Singer-songwriter Michelle Shocked keeps the faith.

Michelle Shocked is no Bob Dylan, and this isn't 1979, but the parallels are clear. Fifteen years ago, the Texas-born activist, songwriter and stylistic vagabond attended the West Angeles Church of God in Christ, fell in love with the music, and then was born again. But Shocked is no cafeteria Christian. On this year's ToHeavenURide, a live recording of a performance at the Telluride Bluegrass Festival in 2003, she embraces the spirit and the letter of her faith, and damns the consequences.

B-Sides: Can you describe your born-again experience?

Michelle Shocked: I went to church for the singing but stayed for the song. I'd read a quote by the Reverend Martin Luther King, saying that Sunday morning 11 a.m. is the most segregated hour in America. My consciousness was fixed on racism, not on salvation. I was going where the black folk were. And what's not to love about a gospel choir? I remember thinking, you know, this music would be so good if they'd give that Jesus crap a rest.

I've had that thought myself.

Jesus, Jesus, Jesus. Give it a rest! Let me just enjoy the harmonies, the energy, the passion. But it turns out the two are inseparable. I just went one Sunday too often. I looked down and my feet were making that walk to the altar, and I thought, "Might as well join them."

What do you mean by the "politics of preaching"?

That was the meditation around this project — a picker poet ponders the politics of preaching. This album was for all intents and purposes a bootleg. I had no intention of recording it. But I did have the intention to bring out this style of music, and find a way to address one of the great moral crises of our time. We had just launched an unprovoked attack on a sovereign nation in the Middle East and did it in the name of God and country. So the set list I chose was, on the one hand, those good-old-time-religion prophets, saying, "Hypocrite! Liars!", and on the other hand, I realized that this is an unhealthy mix, religion and politics, but something's got to give.

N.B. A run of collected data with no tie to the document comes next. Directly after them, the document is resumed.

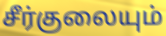
சீர்குலையும்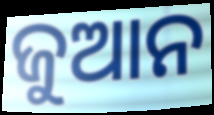
ଜୁଆନ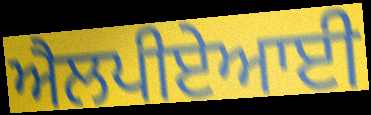
ਐਲਪੀਏਆਈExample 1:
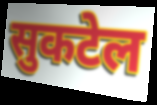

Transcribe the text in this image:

सुकटेल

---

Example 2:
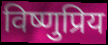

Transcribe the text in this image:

विष्णुप्रिय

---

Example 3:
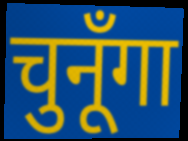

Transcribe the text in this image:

चुनूँगा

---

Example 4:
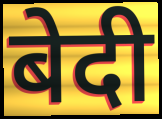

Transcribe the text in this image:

बेदी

Have you encountered any backlash from your audience?

I've been losing them all along. What shocked me is how many I lost when I spoke out about the war in Iraq. I didn't expect that. I thought by now that I had weeded out the tourists. I've come to the conclusion that it's not that people don't want Michelle Shocked talking about religion or politics. They don't want me talking about anything. Things have become so polarized. The only thing I can compare it to is being married to an alcoholic. You can't even say, "Take out the trash" without implying resentment, bitterness, anger, hostility. It's impossible to have a dialogue at all.

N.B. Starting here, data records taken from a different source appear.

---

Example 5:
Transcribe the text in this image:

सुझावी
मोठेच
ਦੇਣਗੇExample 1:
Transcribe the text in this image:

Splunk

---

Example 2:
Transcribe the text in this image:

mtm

Had you wanted to do a full-on gospel record for a while?

No. I hadn't come to terms with the fact that I despised Christian music. And I am nothing like a gospel singer. God just took care of it for me. There was this ram in the bush, this gospel recording, that I just discovered.

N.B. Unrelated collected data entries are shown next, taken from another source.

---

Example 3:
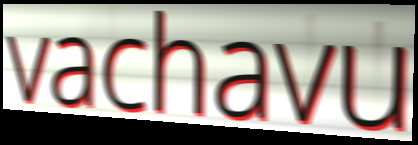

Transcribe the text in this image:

vachavu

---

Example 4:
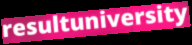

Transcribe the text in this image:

resultuniversity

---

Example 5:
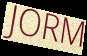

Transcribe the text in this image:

JORM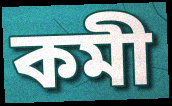
কমীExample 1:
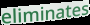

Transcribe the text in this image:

eliminates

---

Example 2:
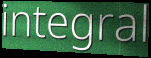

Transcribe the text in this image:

If the recording had happened under more controlled circumstances, would you have done things differently?

No. Honestly, this is much better than what I could have worked out. I would have been more clichéd about it, hired the music director at my church, who has a cast of A-list musicians, and tried to work out some arrangements with choirs and whistles and bells, and it would have been a disaster.